Required action: Through the line that contains "மீறும் வகையில் அந்த", return the data below exactly, starting at its first line; leave the rest out.

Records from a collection

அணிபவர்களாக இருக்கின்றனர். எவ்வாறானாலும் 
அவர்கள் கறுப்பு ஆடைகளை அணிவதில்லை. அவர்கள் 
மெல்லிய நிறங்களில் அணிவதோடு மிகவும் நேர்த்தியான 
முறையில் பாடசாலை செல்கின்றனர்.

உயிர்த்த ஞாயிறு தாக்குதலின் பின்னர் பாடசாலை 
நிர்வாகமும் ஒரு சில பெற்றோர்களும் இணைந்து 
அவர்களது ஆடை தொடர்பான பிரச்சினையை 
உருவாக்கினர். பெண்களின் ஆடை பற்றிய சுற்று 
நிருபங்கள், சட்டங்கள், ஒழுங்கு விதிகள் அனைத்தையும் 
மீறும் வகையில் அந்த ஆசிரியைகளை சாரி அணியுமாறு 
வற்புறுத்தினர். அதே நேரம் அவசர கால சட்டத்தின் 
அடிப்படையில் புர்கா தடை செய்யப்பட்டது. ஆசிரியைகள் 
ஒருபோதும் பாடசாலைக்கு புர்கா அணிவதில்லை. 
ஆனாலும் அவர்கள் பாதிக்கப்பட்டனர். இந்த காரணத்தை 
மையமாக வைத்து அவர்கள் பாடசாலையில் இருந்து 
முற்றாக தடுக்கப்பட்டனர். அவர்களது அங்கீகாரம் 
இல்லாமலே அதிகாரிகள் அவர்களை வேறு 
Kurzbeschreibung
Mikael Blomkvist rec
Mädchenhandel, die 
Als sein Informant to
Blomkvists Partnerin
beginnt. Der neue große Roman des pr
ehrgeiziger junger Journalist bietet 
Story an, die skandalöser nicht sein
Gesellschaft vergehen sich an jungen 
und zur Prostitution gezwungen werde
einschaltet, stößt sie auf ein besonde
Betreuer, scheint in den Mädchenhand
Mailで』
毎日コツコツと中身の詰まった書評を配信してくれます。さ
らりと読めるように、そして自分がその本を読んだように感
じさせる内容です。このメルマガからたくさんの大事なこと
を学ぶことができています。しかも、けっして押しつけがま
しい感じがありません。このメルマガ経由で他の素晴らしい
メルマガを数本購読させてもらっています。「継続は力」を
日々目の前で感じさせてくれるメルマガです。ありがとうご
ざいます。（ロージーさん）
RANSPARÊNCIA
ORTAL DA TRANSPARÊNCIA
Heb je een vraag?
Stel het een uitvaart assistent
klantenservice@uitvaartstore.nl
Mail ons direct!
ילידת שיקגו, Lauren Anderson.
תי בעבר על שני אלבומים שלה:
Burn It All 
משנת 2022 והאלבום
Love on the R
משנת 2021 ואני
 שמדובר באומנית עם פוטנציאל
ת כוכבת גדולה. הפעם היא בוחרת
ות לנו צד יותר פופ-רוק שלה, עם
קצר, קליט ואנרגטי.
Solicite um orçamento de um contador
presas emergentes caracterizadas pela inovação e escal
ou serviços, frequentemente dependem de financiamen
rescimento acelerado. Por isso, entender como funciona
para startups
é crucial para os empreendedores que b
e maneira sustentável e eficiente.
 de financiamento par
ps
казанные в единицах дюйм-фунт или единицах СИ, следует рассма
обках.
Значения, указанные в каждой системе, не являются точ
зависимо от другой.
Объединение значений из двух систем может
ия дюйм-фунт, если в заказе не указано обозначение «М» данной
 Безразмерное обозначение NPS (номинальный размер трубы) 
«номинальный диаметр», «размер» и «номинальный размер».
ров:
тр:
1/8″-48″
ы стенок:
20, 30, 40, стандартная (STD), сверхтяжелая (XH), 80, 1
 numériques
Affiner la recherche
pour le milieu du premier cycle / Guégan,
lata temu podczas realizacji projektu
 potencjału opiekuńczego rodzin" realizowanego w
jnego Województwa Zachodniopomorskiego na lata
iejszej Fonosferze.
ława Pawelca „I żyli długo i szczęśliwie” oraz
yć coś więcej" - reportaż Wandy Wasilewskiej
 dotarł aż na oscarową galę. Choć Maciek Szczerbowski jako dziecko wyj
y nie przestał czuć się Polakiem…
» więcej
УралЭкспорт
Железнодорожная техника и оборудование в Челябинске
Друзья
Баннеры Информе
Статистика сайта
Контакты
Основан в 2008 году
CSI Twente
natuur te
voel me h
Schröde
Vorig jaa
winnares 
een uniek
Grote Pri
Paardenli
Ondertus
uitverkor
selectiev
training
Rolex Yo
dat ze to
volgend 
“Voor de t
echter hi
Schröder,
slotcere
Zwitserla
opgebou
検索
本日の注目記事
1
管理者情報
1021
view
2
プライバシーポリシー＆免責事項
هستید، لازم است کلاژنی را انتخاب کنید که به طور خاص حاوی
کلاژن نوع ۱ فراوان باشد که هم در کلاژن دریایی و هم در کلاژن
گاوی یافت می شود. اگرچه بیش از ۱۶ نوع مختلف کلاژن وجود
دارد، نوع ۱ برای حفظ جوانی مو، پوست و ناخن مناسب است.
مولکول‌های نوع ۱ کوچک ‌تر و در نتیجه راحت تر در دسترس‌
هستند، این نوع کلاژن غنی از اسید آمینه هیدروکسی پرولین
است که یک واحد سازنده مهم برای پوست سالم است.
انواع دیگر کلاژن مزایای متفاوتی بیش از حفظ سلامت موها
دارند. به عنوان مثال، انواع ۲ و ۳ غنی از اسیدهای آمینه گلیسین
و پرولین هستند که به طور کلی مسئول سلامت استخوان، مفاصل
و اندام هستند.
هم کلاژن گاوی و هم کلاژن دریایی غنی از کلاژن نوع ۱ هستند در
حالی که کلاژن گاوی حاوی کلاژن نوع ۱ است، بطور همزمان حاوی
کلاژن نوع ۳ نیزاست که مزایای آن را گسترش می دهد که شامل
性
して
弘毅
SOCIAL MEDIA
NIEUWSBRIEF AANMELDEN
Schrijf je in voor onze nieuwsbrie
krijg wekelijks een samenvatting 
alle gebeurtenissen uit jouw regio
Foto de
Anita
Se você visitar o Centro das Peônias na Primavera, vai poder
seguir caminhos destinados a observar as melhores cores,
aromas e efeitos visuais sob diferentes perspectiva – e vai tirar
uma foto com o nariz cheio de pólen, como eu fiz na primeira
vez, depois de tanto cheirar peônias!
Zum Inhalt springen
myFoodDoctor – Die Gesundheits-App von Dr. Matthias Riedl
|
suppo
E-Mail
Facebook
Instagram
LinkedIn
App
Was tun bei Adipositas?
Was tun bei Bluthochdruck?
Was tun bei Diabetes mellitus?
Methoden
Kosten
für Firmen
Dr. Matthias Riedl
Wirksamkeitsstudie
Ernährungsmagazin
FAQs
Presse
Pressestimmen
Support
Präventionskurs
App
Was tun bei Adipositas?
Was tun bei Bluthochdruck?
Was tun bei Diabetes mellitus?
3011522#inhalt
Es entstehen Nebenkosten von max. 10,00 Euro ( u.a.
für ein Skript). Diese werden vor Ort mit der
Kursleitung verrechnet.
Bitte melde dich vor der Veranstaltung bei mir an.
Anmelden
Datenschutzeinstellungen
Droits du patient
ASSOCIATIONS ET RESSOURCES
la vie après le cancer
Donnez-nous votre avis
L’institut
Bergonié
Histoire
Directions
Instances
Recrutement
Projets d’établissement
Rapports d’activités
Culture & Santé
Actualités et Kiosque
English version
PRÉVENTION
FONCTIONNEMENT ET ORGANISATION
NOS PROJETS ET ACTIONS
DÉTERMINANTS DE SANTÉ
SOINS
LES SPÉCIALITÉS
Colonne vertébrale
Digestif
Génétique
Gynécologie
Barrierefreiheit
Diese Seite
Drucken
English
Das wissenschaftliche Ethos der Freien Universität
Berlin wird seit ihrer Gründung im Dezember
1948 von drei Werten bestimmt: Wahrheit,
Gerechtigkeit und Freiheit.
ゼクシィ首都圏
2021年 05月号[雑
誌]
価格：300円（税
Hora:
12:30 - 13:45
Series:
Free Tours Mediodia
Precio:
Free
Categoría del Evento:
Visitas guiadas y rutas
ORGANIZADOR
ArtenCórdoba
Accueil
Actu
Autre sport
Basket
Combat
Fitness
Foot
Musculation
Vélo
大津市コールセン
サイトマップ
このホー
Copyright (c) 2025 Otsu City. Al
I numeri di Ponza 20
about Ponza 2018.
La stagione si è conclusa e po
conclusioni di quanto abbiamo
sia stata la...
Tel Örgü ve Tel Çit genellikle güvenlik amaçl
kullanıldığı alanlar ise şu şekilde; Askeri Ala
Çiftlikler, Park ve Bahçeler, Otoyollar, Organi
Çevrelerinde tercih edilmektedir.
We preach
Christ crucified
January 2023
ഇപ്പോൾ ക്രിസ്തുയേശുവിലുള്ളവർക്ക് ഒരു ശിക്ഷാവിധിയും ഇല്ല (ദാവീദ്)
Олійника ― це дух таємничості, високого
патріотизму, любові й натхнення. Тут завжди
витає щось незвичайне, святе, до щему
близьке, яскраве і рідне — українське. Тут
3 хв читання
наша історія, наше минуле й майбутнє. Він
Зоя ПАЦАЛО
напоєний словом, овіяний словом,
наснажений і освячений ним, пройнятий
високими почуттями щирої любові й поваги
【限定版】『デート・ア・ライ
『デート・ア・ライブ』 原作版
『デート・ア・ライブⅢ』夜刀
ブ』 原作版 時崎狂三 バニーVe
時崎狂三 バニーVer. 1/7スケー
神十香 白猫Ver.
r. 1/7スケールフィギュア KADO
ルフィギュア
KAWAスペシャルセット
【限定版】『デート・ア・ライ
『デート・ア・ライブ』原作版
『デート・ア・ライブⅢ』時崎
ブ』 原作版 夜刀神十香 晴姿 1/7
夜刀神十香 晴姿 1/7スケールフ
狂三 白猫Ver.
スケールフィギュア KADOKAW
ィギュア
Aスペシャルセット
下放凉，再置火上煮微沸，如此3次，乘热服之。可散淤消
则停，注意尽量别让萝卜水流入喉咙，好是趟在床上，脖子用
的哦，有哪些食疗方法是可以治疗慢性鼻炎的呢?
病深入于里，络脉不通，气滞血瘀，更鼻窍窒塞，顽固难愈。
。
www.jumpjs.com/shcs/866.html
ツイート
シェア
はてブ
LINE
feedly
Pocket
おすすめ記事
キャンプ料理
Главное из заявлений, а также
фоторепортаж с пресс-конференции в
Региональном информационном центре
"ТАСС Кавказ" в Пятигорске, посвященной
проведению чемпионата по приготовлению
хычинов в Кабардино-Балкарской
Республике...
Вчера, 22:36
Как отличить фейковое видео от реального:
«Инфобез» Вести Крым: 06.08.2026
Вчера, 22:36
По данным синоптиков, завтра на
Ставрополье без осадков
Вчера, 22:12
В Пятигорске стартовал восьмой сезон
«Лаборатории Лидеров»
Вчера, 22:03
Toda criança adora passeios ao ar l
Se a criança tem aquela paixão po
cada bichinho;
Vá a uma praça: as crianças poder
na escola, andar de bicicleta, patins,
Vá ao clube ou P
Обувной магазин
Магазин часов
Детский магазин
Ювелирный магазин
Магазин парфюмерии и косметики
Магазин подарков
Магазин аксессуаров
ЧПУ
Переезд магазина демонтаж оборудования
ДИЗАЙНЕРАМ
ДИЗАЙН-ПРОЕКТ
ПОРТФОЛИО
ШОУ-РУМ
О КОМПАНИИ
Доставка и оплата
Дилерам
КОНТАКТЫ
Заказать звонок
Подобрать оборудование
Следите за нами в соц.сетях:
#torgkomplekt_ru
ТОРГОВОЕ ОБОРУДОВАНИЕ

Written solution:
அணிபவர்களாக இருக்கின்றனர். எவ்வாறானாலும் 
அவர்கள் கறுப்பு ஆடைகளை அணிவதில்லை. அவர்கள் 
மெல்லிய நிறங்களில் அணிவதோடு மிகவும் நேர்த்தியான 
முறையில் பாடசாலை செல்கின்றனர்.

உயிர்த்த ஞாயிறு தாக்குதலின் பின்னர் பாடசாலை 
நிர்வாகமும் ஒரு சில பெற்றோர்களும் இணைந்து 
அவர்களது ஆடை தொடர்பான பிரச்சினையை 
உருவாக்கினர். பெண்களின் ஆடை பற்றிய சுற்று 
நிருபங்கள், சட்டங்கள், ஒழுங்கு விதிகள் அனைத்தையும் 
மீறும் வகையில் அந்த ஆசிரியைகளை சாரி அணியுமாறு 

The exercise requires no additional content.